Mit Blick auf über 9000 Biogasanlagen, die in Deutschland in Betrieb sind, sieht Dr. Erik Reichelt, Leiter der IKTS-Arbeitsgruppe, erhebliches Marktpotenzial: „Solche erweiterten Biogasanlagen eröffnen erhebliche Chancen, um schon jetzt für die Zeit nach dem Kohleausstieg neue Wertschöpfung und Arbeitsplätze im mitteldeutschen Revier aufzubauen.“
Allein in Sachsen seien derzeit ungefähr 270 Biogasanlagen im Betrieb – vor allem für die Größeren unter ihnen sei das neue System eine interessante Option. Es könne helfen, die Anlagen wirtschaftlicher zu betreiben und auf Marktschwankungen besser zu reagieren. Zudem trage das kreislaufwirtschaftliche Konzept dazu bei, natürliche Ressourcen zu schonen, den Einsatz von fossilem Erdgas und -öl zu mindern und die Umwelt zu schützen.
Dabei war die Zielstellung des Projekts im Jahr 2017 noch deutlich bescheidener gewesen. Ursprünglich wollte das Entwicklungskonsortium die Biogasanlagen „nur“ resilienter gegen Marktschwankungen und Einspeisevergütungen machen, indem man sie zusätzlich für die Wachs-Produktion ertüchtigt.
Der Gedanke dabei: Wenn es sich wegen ungünstiger Preise gerade nicht lohnt, das Biogas zu verstromen, können die Betreiber mit etwas zusätzlicher Technik flexibel auf die Produktion von biogenen Wachsen umschwenken. Dies lässt sich dann an die Kosmetik- und Schmiermittelindustrie verkaufen. Während des Entwicklungsprozesses hat sich das Konzept jedoch um zusätzliche Technologie-Pfade erweitert, die auch die Netzdienlichkeit einbeziehen.
Reformer, Fischer-Tropsch-Reaktor und Elektrolyseur kombiniert
Um diese Ansätze in der Praxis zu erproben und eine Pilotanlage zu bauen, haben sich die Forschungseinrichtungen Fraunhofer IKTS, TU Bergakademie Freiberg und die TU Dresden mit den sächsischen Unternehmen Ökotec-Anlagenbau, Sunfire und DBI Gas- und Umwelttechnik zu einem Entwicklungsverbund zusammengetan. Ökotec-Anlagenbau stellte seine bereits existierende Biogasanlage zur Verfügung. Dort installierten die Partner zusätzlich einen Reformer, einen Fischer-Tropsch-Reaktor und einen Elektrolyseur.

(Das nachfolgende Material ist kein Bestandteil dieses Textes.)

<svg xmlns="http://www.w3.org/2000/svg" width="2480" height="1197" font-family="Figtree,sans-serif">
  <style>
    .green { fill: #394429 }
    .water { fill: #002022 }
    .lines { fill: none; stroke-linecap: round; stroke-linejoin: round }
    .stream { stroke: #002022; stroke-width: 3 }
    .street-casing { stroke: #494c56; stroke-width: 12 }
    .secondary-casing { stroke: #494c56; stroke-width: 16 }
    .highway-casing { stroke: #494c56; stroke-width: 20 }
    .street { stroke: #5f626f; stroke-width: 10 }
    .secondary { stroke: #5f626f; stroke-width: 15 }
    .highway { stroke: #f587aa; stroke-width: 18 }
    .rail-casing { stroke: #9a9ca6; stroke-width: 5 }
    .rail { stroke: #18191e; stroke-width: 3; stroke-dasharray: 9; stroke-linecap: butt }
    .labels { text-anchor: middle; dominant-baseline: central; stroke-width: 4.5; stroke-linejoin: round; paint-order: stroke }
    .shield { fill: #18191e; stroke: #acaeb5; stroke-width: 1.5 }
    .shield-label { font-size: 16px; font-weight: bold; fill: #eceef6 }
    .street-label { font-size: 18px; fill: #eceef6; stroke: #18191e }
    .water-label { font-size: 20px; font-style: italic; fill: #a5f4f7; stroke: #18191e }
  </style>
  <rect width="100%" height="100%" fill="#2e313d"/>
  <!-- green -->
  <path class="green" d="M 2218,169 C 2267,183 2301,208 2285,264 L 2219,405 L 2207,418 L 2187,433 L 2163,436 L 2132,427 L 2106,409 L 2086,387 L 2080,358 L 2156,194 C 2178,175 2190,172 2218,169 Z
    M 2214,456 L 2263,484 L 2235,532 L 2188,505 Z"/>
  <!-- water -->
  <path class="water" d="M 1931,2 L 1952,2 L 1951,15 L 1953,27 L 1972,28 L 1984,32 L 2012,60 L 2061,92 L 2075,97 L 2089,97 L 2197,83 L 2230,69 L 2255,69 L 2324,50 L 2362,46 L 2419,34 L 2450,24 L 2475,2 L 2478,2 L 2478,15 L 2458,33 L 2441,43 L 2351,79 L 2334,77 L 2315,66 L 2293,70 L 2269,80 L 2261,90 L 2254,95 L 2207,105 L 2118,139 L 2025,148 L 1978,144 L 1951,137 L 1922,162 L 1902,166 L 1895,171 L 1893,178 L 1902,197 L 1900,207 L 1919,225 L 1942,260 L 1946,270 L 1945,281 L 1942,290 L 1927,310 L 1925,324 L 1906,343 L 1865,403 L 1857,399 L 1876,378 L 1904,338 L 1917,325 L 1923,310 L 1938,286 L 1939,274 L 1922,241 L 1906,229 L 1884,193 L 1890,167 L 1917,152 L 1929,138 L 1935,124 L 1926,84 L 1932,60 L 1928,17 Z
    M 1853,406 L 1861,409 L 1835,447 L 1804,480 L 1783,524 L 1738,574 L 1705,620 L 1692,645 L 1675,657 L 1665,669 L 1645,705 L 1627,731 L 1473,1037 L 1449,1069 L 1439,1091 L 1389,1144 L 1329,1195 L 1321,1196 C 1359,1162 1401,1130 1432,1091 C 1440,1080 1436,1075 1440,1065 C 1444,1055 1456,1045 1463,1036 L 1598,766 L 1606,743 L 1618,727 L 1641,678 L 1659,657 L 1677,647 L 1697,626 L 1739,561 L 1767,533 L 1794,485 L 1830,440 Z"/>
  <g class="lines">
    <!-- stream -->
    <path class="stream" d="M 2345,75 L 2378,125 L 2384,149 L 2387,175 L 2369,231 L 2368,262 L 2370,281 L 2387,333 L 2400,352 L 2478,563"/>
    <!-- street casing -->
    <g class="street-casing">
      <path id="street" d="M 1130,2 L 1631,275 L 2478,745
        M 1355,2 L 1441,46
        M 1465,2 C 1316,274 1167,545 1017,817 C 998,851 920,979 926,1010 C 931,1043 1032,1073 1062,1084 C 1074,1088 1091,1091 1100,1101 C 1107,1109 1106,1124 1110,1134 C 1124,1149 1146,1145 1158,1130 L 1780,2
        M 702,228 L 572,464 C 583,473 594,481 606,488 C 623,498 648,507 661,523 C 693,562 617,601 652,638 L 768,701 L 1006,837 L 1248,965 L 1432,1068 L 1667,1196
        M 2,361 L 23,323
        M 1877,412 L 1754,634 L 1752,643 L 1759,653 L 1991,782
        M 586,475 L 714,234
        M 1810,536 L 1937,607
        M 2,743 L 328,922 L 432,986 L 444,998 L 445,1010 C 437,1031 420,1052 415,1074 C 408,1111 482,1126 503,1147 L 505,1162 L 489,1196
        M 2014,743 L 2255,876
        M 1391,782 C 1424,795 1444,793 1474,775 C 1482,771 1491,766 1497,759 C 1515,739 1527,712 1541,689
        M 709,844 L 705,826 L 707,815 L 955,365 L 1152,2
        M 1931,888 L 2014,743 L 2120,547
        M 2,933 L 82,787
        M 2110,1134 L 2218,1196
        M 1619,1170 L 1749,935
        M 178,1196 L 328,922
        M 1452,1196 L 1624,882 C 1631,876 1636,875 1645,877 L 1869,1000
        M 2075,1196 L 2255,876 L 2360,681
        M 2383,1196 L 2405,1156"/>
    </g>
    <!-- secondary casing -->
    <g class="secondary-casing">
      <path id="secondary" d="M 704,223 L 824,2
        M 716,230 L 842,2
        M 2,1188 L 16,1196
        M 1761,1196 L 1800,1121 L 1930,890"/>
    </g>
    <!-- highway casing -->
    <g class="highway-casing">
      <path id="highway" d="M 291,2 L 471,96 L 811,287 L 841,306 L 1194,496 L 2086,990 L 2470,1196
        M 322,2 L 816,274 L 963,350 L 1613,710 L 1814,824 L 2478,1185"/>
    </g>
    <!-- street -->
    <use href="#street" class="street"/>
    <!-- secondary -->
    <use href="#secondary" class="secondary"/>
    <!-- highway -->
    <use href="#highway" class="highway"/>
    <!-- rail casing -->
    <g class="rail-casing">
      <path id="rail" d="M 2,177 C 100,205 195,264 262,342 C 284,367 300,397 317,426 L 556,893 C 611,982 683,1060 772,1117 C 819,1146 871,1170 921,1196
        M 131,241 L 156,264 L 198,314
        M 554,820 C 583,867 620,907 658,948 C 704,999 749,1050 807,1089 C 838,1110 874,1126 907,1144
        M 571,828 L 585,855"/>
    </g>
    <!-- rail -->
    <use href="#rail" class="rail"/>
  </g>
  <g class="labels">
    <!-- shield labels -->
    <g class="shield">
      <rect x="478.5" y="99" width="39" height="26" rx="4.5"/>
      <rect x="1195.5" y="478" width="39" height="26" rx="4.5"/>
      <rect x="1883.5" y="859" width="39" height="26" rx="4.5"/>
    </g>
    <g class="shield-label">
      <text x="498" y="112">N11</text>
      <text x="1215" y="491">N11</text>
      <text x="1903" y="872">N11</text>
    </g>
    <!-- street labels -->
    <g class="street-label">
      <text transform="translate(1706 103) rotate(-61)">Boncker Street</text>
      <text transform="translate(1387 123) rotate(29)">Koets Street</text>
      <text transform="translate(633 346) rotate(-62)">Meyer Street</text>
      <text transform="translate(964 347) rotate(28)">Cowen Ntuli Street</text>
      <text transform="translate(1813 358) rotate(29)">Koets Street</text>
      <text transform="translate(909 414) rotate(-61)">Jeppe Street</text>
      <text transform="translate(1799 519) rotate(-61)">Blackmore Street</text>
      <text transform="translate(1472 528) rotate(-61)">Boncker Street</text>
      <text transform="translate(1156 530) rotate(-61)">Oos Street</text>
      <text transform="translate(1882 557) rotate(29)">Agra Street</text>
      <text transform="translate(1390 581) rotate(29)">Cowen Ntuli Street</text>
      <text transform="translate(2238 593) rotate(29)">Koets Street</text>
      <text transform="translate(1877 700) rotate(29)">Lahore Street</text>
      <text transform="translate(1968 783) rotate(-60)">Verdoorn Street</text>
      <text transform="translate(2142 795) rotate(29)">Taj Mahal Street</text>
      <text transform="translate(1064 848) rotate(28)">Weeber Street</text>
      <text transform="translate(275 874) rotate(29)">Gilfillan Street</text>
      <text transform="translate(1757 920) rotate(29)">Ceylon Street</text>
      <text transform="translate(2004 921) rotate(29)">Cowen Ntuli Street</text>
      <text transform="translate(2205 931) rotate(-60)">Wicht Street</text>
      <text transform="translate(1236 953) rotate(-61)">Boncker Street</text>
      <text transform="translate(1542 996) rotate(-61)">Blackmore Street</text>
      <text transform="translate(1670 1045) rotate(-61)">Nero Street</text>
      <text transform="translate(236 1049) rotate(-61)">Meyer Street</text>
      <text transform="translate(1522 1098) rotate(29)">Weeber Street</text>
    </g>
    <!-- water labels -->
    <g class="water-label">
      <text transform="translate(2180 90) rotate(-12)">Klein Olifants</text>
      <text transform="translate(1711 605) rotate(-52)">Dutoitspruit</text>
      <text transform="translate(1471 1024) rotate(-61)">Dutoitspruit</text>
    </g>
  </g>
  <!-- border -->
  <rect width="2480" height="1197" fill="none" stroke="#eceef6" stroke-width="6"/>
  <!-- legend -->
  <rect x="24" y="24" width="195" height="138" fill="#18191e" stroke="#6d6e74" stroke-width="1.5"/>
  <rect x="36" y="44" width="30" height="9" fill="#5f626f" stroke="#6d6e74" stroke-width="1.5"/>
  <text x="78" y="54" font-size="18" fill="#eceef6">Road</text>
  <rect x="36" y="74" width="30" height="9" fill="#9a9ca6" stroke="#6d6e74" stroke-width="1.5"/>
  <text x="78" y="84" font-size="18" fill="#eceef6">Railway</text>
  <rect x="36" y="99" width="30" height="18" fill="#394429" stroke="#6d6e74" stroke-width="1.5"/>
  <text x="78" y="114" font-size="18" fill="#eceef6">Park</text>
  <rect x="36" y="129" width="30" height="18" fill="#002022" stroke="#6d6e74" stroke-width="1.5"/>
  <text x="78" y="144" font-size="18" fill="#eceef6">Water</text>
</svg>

Im ersten Schritt leitet die so erweiterte Anlage Biogas und Wasserdampf in den Reformer, der daraus Synthesegas erzeugt – ein Gemisch aus Wasserstoff und Kohlenmonoxid. Das Fischer-Tropsch-Aggregat wandelt dieses Synthesegas dann in Methan, flüssige Kohlenwasserstoffe und Wachs um. Das Methan wird gleich wieder in den Prozess zurückgeleitet, um den Anlagenpark zu heizen. Übrig bleiben im Verhältnis 50 zu 50 das Wachs und die Flüssigprodukte. Letztere können dann in Raffinerien zu synthetischem Diesel oder Kerosin weiter aufbereitet werden.
Als alternative und zusätzliche Quelle für das Synthesegas ist ein Container mit dem erwähnten Elektrolyseur angedockt. Der wird dann zugeschaltet, wenn wenig Biogas verfügbar oder besonders viel Strom durch Lieferspitzen aus Solar- oder Windkraftwerken im Angebot ist. Dieser Elektrolyseur zerlegt Wasserdampf und Kohlendioxid in Wasserstoff und Kohlenmonoxid, also auch wieder Synthesegas. Er sichert zudem die kontinuierliche Versorgung der Fischer-Tropsch-Syntheseanlage ab, die nur dann richtig effizient arbeitet, wenn immer genug Synthesegas verfügbar ist.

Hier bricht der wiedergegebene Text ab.